▸ Exercise instructions
**A.** Copy the part of the system design framework that opens with the words containing "System Design Framework" and closes with "system design discussions.".
**B.** According to the system design framework below, what are the four steps of the process that keeps a design focused and communicable?

▸ Given text
System Design Framework
A structured approach to designing large-scale distributed systems. Apply these principles when architecting new services, reviewing system designs, estimating capacity, or preparing for system design discussions.
Core Principle
Start with requirements, not solutions. Every system design begins by clarifying what you are building, for whom, and at what scale. Jumping to architecture before understanding constraints produces over-engineered or under-engineered systems.
The foundation: Scalable systems are not invented from scratch -- they are assembled from well-understood building blocks (load balancers, caches, queues, databases, CDNs) connected by clear data flows. The skill lies in choosing the right blocks, sizing them correctly, and understanding the tradeoffs each choice introduces. A four-step process -- scope, high-level design, deep dive, wrap-up -- keeps the design focused and communicable.
Scoring
Goal: 10/10. When reviewing or creating system designs, rate them 0-10 based on adherence to the principles below. A 10/10 means the design clearly states requirements, includes back-of-the-envelope estimates, uses appropriate building blocks, addresses scaling and reliability, and acknowledges tradeoffs. Lower scores indicate gaps to address. Always provide the current score and specific improvements needed to reach 10/10.

▸ Dataset

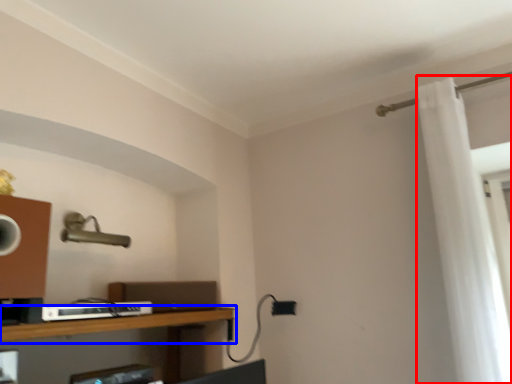
Question: Which object appears closest to the camera in this image, shower curtain (highlighted by a red box) or shelf (highlighted by a blue box)?

Choices:
 (A) shower curtain
 (B) shelf

Answer: (B)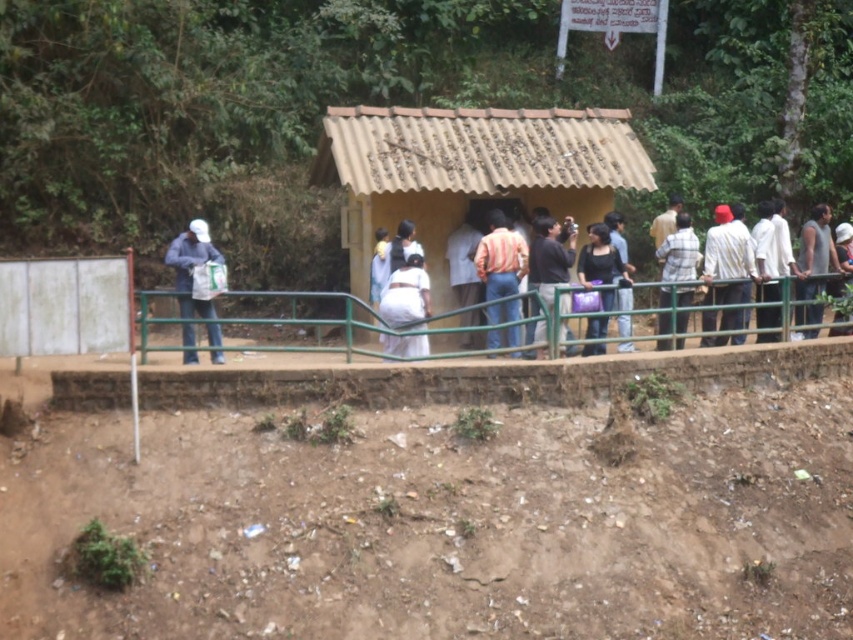
You are a photographer trying to capture a wide shot of the brown corrugated roof hut at center and the dark brown hair at right. Since you want both subjects to be clearly visible in the frame, which one should you focus on first to ensure proper depth of field?

The brown corrugated roof hut at center should be focused on first because it is larger in size compared to the dark brown hair at right, ensuring both will be in focus when using depth of field techniques.

You are standing at the edge of the shelter and want to reach the striped cotton shirt at center. Which direction should you move relative to the green metal railing at center?

The green metal railing at center is to the left of the striped cotton shirt at center, so you should move to the right relative to the green metal railing at center to reach the striped cotton shirt at center.

You are a delivery person trying to park your 1.2 meter wide delivery cart between the brown corrugated roof hut at center and the dark brown hair at right. Can you fit your cart there?

The brown corrugated roof hut at center might be wider than dark brown hair at right, so there might not be enough space to fit the 1.2 meter wide delivery cart between them.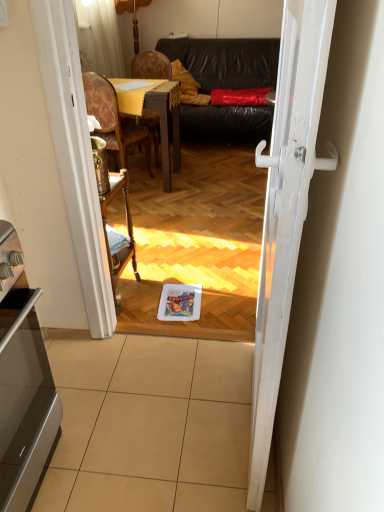
You are a GUI agent. You are given a task and a screenshot of the screen. Output one action in this format:
    pyautogui.click(x=<x>, y=<y>)
    Task: Click on the free space to the left of white glossy door at center
    
    Given the screenshot: What is the action you would take?
    pyautogui.click(x=162, y=418)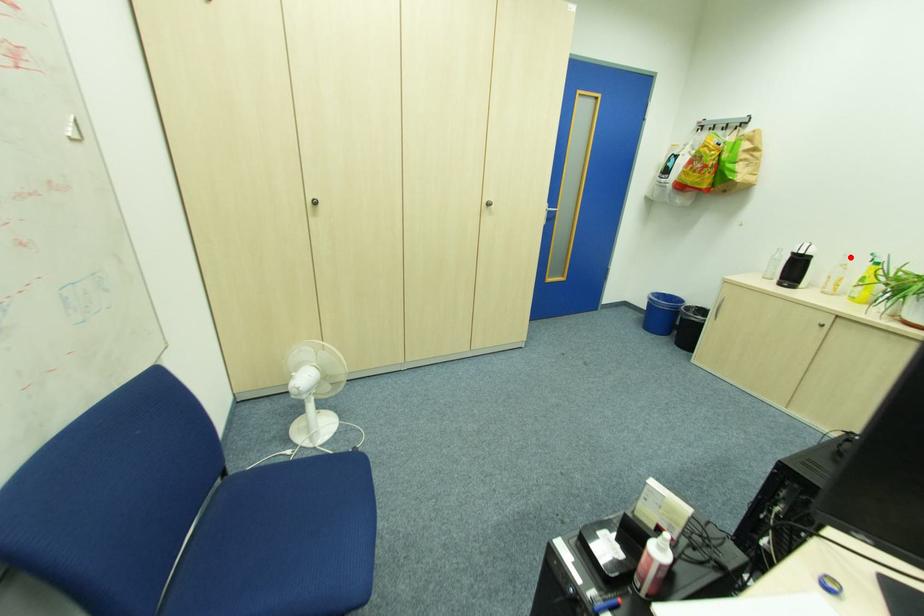
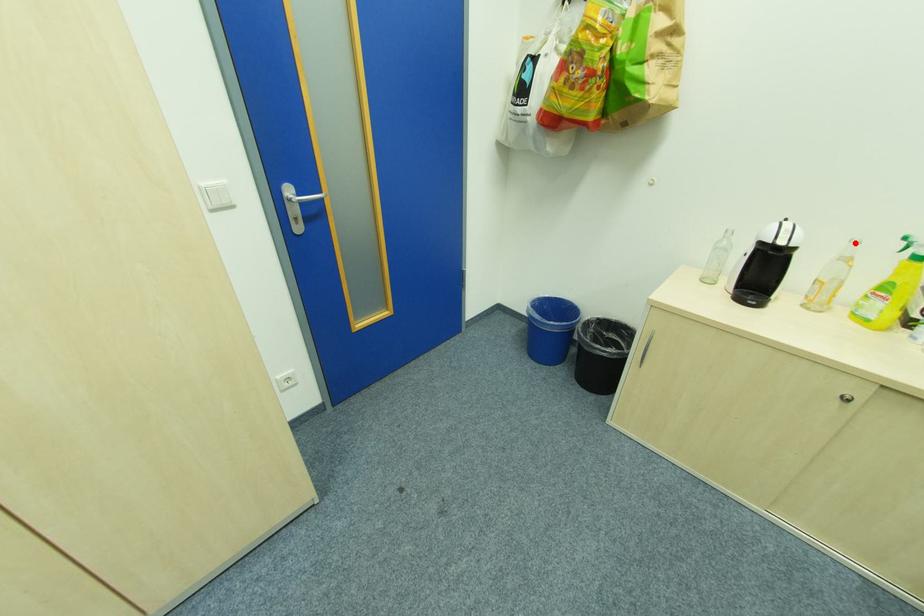
I am providing you with two images of the same scene from different viewpoints. A red point is marked on the first image and another point is marked on the second image. Does the point marked in image1 correspond to the same location as the one in image2?

Yes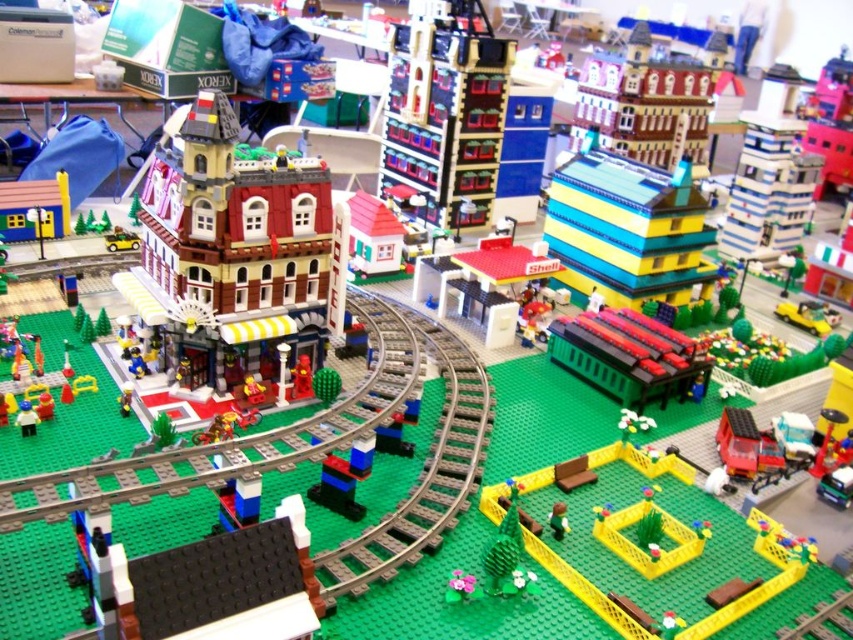
Question: Does brick-patterned building at center lie behind green plastic train at center-right?

Choices:
 (A) no
 (B) yes

Answer: (B)

Question: Which point is closer to the camera?

Choices:
 (A) matte brown building at upper center
 (B) yellow matte building at center

Answer: (B)

Question: Which object is the closest to the yellow plastic fence at lower center?

Choices:
 (A) yellow plastic maze at center
 (B) brick-patterned building at center

Answer: (A)

Question: Considering the real-world distances, which object is farthest from the brick-patterned building at center?

Choices:
 (A) yellow plastic fence at lower center
 (B) brown matte building at center-left
 (C) shiny red train at lower right

Answer: (A)

Question: Is brown matte building at center-left wider than brick-patterned gas station at center?

Choices:
 (A) no
 (B) yes

Answer: (B)

Question: Can you confirm if yellow plastic maze at center is positioned above green plastic train at center-right?

Choices:
 (A) yes
 (B) no

Answer: (B)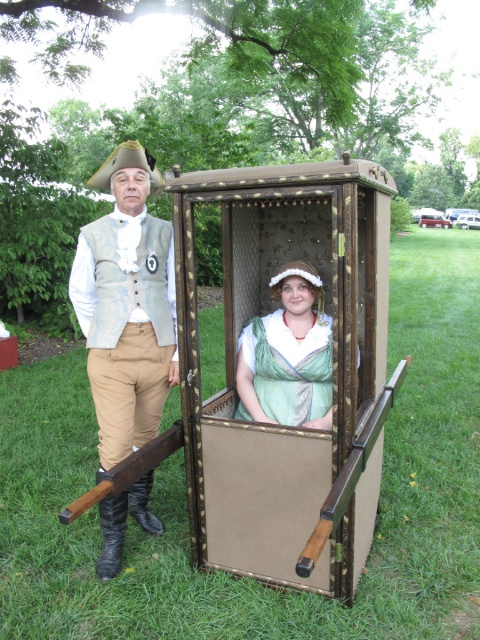
Is point (129, 440) behind point (320, 404)?

Yes, it is.

Which of these two, light brown leather vest at left or green satin dress at center, stands taller?

light brown leather vest at left

Is point (103, 576) positioned in front of point (256, 346)?

Yes, point (103, 576) is in front of point (256, 346).

Where is `light brown leather vest at left`? The height and width of the screenshot is (640, 480). light brown leather vest at left is located at coordinates (127, 307).

Where is `wooden cage at center`? wooden cage at center is located at coordinates (288, 369).

Between wooden cage at center and green satin dress at center, which one is positioned higher?

wooden cage at center

The width and height of the screenshot is (480, 640). I want to click on wooden cage at center, so click(x=288, y=369).

Based on the photo, between wooden cage at center and light brown leather vest at left, which one appears on the left side from the viewer's perspective?

Positioned to the left is light brown leather vest at left.

Which is behind, point (343, 259) or point (143, 225)?

The point (143, 225) is behind.

Where is `wooden cage at center`? Image resolution: width=480 pixels, height=640 pixels. wooden cage at center is located at coordinates (288, 369).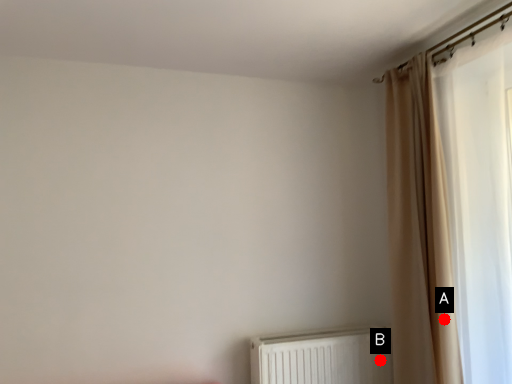
Question: Two points are circled on the image, labeled by A and B beside each circle. Which point appears closest to the camera in this image?

Choices:
 (A) A is closer
 (B) B is closer

Answer: (A)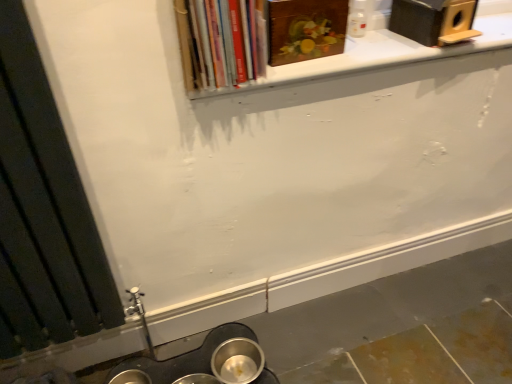
Question: Is black matte radiator at left wider or thinner than wooden painting at upper center, which is the 1th book from right to left?

Choices:
 (A) thin
 (B) wide

Answer: (A)

Question: From the image's perspective, is black matte radiator at left located above or below wooden painting at upper center, which is the 1th book from right to left?

Choices:
 (A) below
 (B) above

Answer: (A)

Question: Based on their relative distances, which object is nearer to the wooden painting at upper center, which is the 1th book from right to left?

Choices:
 (A) hardcover books at upper center, which appears as the second book when viewed from the right
 (B) black matte radiator at left
 (C) white matte window sill at upper center

Answer: (C)

Question: Which object is the farthest from the white matte window sill at upper center?

Choices:
 (A) black matte radiator at left
 (B) wooden painting at upper center, the 2th book viewed from the left
 (C) hardcover books at upper center, which is counted as the 1th book, starting from the left

Answer: (A)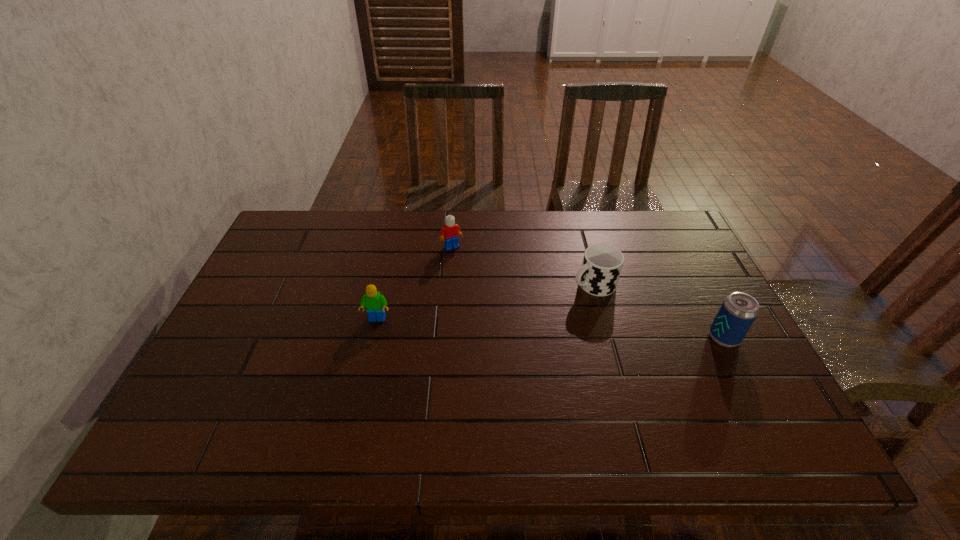
This screenshot has height=540, width=960. Identify the location of unoccupied position between the beer can and the nearer Lego. (550, 328).

Find the location of a particular element. The width and height of the screenshot is (960, 540). free space between the third nearest object and the nearest object is located at coordinates (659, 310).

Find the location of a particular element. unoccupied position between the left Lego and the right Lego is located at coordinates (415, 283).

The image size is (960, 540). In order to click on object that can be found as the third closest to the second nearest object in this screenshot , I will do `click(738, 311)`.

Identify which object is the second closest to the farther Lego. Please provide its 2D coordinates. Your answer should be formatted as a tuple, i.e. [(x, y)], where the tuple contains the x and y coordinates of a point satisfying the conditions above.

[(602, 263)]

The width and height of the screenshot is (960, 540). I want to click on vacant space that satisfies the following two spatial constraints: 1. on the front side of the second farthest object; 2. on the left side of the farther Lego, so click(448, 284).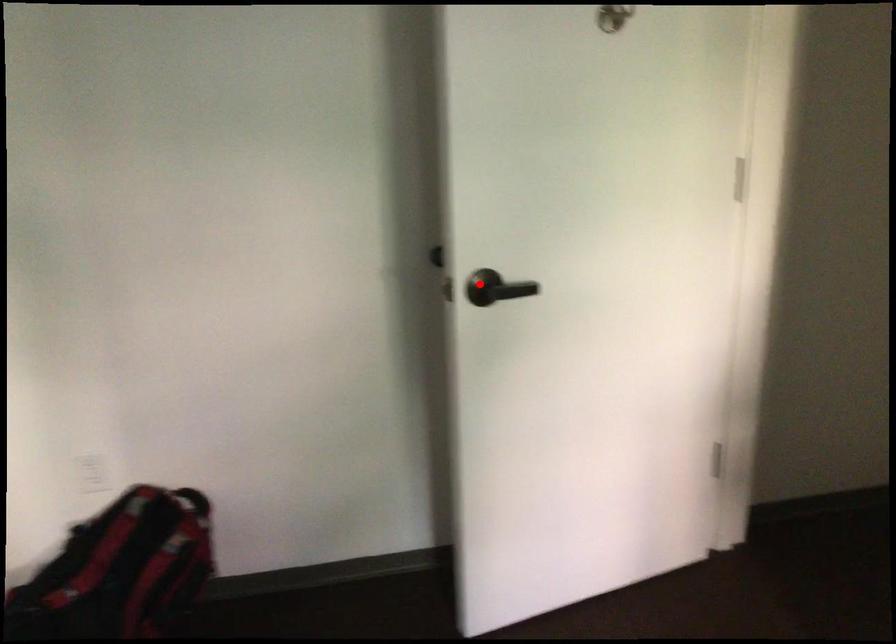
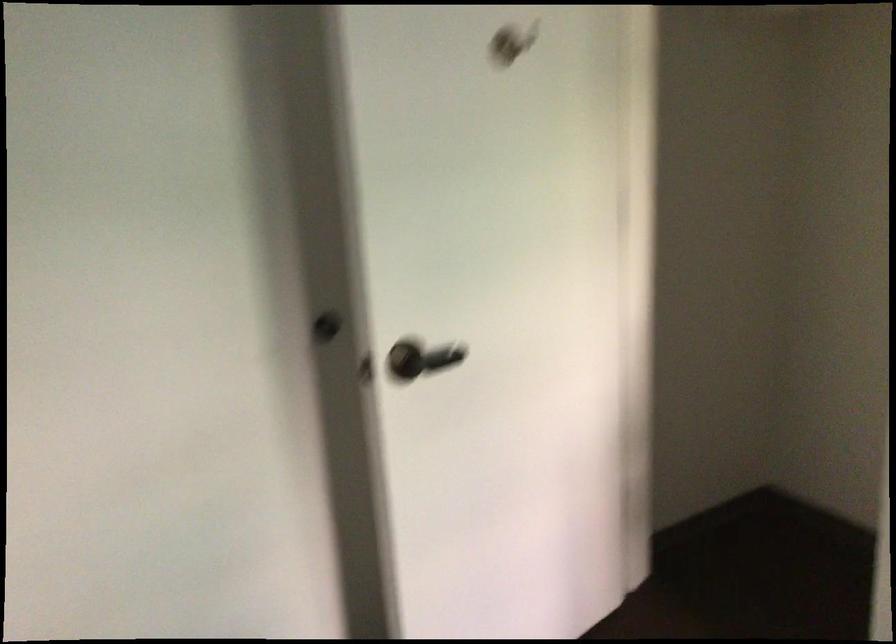
The point at the highlighted location is marked in the first image. Where is the corresponding point in the second image?

(407, 359)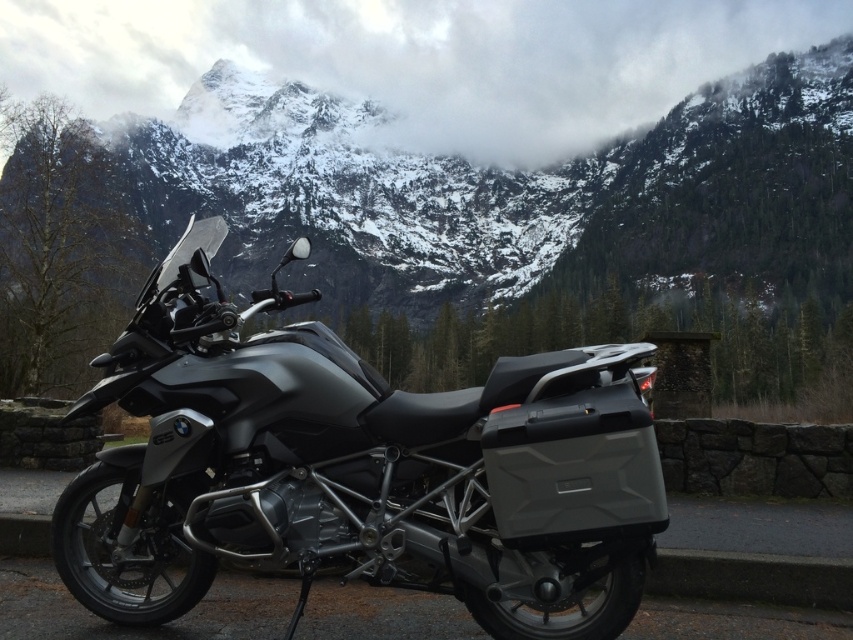
Question: Which object is farther from the camera taking this photo?

Choices:
 (A) black rubber curb at lower left
 (B) snowy granite mountain at center
 (C) matte black motorcycle at center

Answer: (B)

Question: Does matte black motorcycle at center have a smaller size compared to black rubber curb at lower left?

Choices:
 (A) yes
 (B) no

Answer: (B)

Question: Does matte black motorcycle at center have a smaller size compared to black rubber curb at lower left?

Choices:
 (A) yes
 (B) no

Answer: (B)

Question: Is snowy granite mountain at center wider than black rubber curb at lower left?

Choices:
 (A) yes
 (B) no

Answer: (A)

Question: Among these points, which one is nearest to the camera?

Choices:
 (A) (816, 595)
 (B) (235, 156)

Answer: (A)

Question: Which of the following is the closest to the observer?

Choices:
 (A) snowy granite mountain at center
 (B) matte black motorcycle at center

Answer: (B)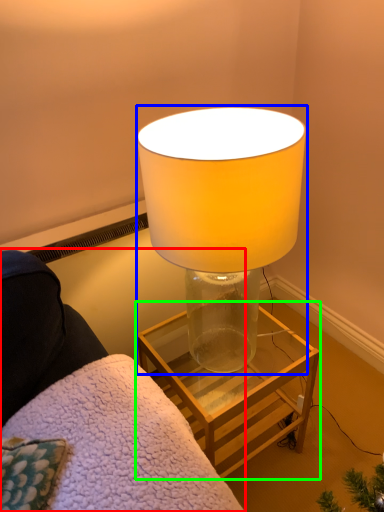
Question: Estimate the real-world distances between objects in this image. Which object is closer to furniture (highlighted by a red box), lamp (highlighted by a blue box) or table (highlighted by a green box)?

Choices:
 (A) lamp
 (B) table

Answer: (A)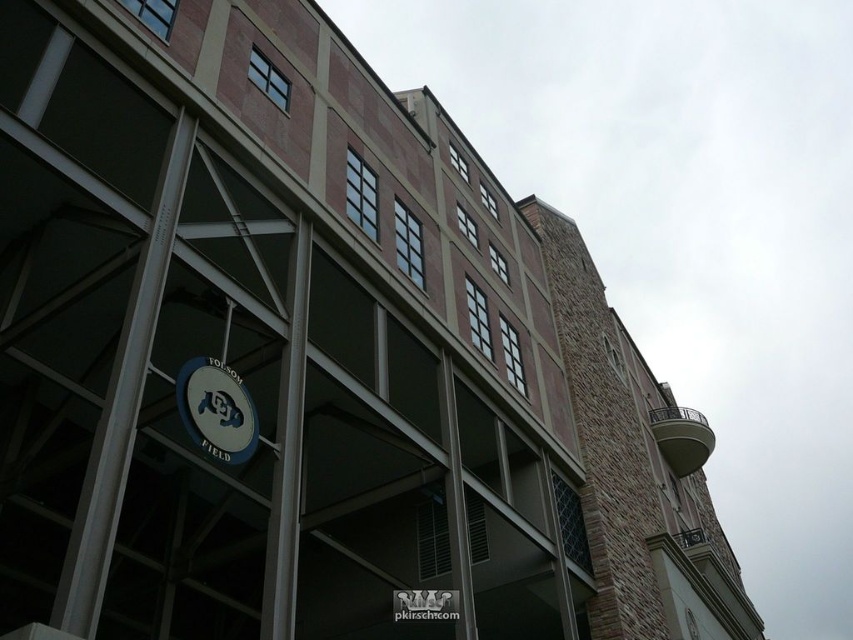
Between point (216, 378) and point (408, 612), which one is positioned behind?

Point (408, 612)

Does matte white sign at center-left appear on the left side of matte black sign at center?

Yes, matte white sign at center-left is to the left of matte black sign at center.

Is point (238, 410) less distant than point (395, 609)?

Yes, it is.

The width and height of the screenshot is (853, 640). What are the coordinates of `matte white sign at center-left` in the screenshot? It's located at (216, 410).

▸ Task-by-task outputs
**A.**
System Design Framework
A structured approach to designing large-scale distributed systems. Apply these principles when architecting new services, reviewing system designs, estimating capacity, or preparing for system design discussions.

**B.** Scope, high-level design, deep dive, and wrap-up.